# [Extracted page text data]
_ _ _ _ _ _ _

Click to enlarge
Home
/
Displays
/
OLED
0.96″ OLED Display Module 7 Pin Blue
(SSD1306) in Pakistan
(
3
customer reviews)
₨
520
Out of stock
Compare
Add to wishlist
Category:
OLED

_ _ _ _ _ _ _

# [Task prompt]
Transcribe only the trailing portion of the entries above: the line that contains "(SSD1306) in Pakistan" and each line after it.

# [Reply to the exercise]
(SSD1306) in Pakistan
(
3
customer reviews)
₨
520
Out of stock
Compare
Add to wishlist
Category:
OLED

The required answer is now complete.